Axis of Excellence

The good medicine which can cure disease usualy has nasty side effects which people have to bear in order to return to their healthy state. The Bush administration is like a bad medicine with pleasant side effects especially from an Iranian point of view, and by Iranian I don't mean the Islamic republic, rather the nation as whole, or as a friend of mine has so eloquently put it “the Axis of Excellence”.

The Taliban were thrown out of power, be it only officially as a bad treatment of the pain caused to the Americans on September 11th, with as side effect the reopening of schools to Afghan girls.

Every one knows however that the main goal is to protect the opium and its money making machine as well as its sedating effect on the populations of the neighbouring countries. The 600% increase in the opium production which followed the invading forces of the USA, Britain and ofcourse the Netherlands is not exactly a natural turn of events.

On a comic note, there are millions of Teryakis in Iran who will consider this one to be the most pleasant side effect of the Bush charades.

In Iraq it was Mr. Hussein's turn to pack the bags. Again a bad treatment for the terror the Americans were persuaded to believe would be unleashed upon them had Mr. Hussein remained in power. The American troops found more weapons of “mass-terbation” in the Hussein palaces than they collectively had ever seen.

Another rather ironic but equally pleasant side effect for the Axis of Excellence is that both Rumsfeld and Hussein should end in the same week. We all remember the images of Rumsfeld and Hussein sharing hugs and kisses as well as weapons and sattelite images of Iranian troop positions in 1982.

One of course helped destroy the other and he had to commit political suicide in order to do so. Rumsfeld being 75 years old will spend his days watching the Iraqi civil war and Hussein will be hung on Iranian new year's day.

As he was shouting the famous two words which are designed to remind us that Allah is really great, Mr.
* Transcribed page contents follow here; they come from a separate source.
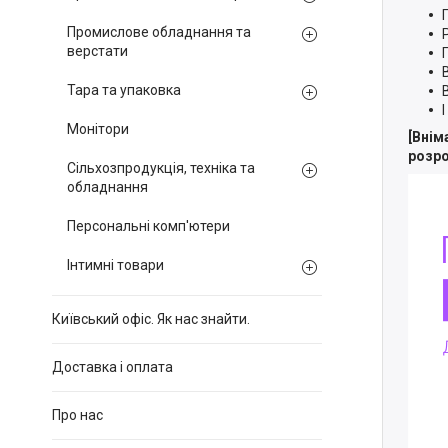
Промислове обладнання та
верстати
Тара та упаковка
Монітори
[Внім
розро
Сільхозпродукція, техніка та
обладнання
Персональні комп'ютери
Інтимні товари
Київський офіс. Як нас знайти.
Доставка і оплата
Про нас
Hussein was given his death sentence by the judge. Neither the prosecutor nor the judge ever mentioned the use of chemical weapons against the Iranians during the war and the verdict was based on the killing of 148 people after an assassination attempt on Mr. Hussein in 1982. None the less this is of the few instances in which Capital punishment doesn't seem to be such a bad phenomenon.

I am constantly reminded of watching Mr. Hussein on TV as he was walking among chemically gassed Iranian bodies, holding his rifle and announcing to his Arab friends: Look how I have killed the sons of Cyrus like Hasharaat. (Hasharaat is plural of the word Hashareh meaning Insect)

The fact that these crimes were not among the charges against Hussein in his trial reflects more the “uselessness” of the current Iranian government than anything else.

Let us remember the Iranians (Persian and Kurdish) as well as the Iraqis who fell victim to the Hussein regime.